START Record set
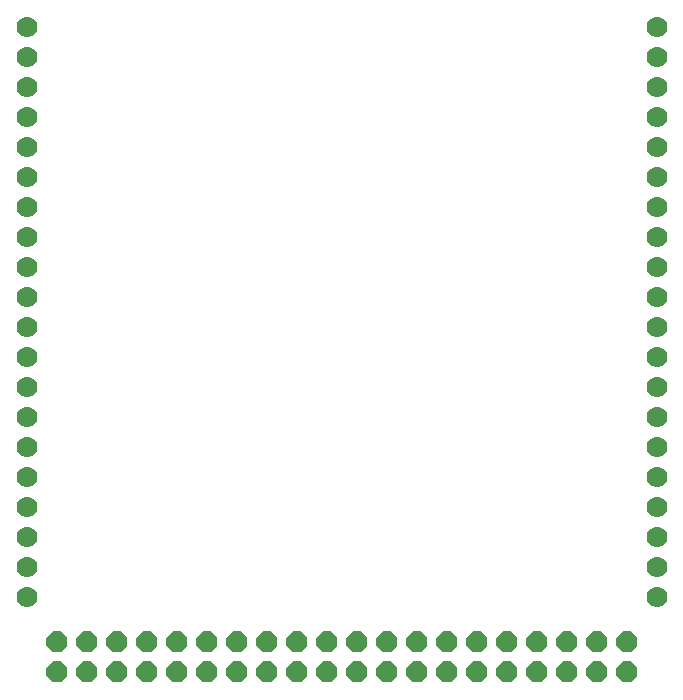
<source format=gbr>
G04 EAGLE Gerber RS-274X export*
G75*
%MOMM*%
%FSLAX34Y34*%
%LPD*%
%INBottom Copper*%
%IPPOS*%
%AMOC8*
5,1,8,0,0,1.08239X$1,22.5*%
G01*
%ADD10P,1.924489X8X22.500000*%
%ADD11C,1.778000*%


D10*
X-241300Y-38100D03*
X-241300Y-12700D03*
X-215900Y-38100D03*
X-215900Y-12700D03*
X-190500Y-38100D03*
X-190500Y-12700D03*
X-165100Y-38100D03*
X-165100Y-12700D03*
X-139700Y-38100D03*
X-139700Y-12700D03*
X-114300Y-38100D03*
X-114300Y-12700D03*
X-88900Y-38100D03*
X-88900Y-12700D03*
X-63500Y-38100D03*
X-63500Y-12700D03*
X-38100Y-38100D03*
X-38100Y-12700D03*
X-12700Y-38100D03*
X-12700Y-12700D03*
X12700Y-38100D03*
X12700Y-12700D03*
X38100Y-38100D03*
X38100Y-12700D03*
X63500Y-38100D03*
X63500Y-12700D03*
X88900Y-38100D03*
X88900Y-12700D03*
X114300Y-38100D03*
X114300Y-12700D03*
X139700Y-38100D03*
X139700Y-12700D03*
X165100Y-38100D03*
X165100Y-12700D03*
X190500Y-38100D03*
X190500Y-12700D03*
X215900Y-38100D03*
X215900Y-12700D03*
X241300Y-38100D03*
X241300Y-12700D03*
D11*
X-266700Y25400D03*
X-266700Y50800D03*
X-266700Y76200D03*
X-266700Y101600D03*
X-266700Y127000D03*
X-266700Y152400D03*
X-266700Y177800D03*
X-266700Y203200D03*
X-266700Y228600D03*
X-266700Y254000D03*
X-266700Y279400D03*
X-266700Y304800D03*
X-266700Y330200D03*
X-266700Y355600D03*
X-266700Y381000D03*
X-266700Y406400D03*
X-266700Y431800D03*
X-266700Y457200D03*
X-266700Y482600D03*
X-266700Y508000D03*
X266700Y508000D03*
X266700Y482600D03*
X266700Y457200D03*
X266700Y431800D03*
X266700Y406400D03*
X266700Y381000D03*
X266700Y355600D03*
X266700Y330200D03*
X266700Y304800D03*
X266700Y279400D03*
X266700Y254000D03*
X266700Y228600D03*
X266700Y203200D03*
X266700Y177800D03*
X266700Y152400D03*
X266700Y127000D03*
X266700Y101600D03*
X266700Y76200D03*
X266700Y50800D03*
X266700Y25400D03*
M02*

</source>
END Record set
**Activity**.
From the line with "X241300Y-12700D03*" to the final line of the data above, please reproduce every line exactly and add nothing.

**Solution for this task**.
X241300Y-12700D03*
D11*
X-266700Y25400D03*
X-266700Y50800D03*
X-266700Y76200D03*
X-266700Y101600D03*
X-266700Y127000D03*
X-266700Y152400D03*
X-266700Y177800D03*
X-266700Y203200D03*
X-266700Y228600D03*
X-266700Y254000D03*
X-266700Y279400D03*
X-266700Y304800D03*
X-266700Y330200D03*
X-266700Y355600D03*
X-266700Y381000D03*
X-266700Y406400D03*
X-266700Y431800D03*
X-266700Y457200D03*
X-266700Y482600D03*
X-266700Y508000D03*
X266700Y508000D03*
X266700Y482600D03*
X266700Y457200D03*
X266700Y431800D03*
X266700Y406400D03*
X266700Y381000D03*
X266700Y355600D03*
X266700Y330200D03*
X266700Y304800D03*
X266700Y279400D03*
X266700Y254000D03*
X266700Y228600D03*
X266700Y203200D03*
X266700Y177800D03*
X266700Y152400D03*
X266700Y127000D03*
X266700Y101600D03*
X266700Y76200D03*
X266700Y50800D03*
X266700Y25400D03*
M02*

</source>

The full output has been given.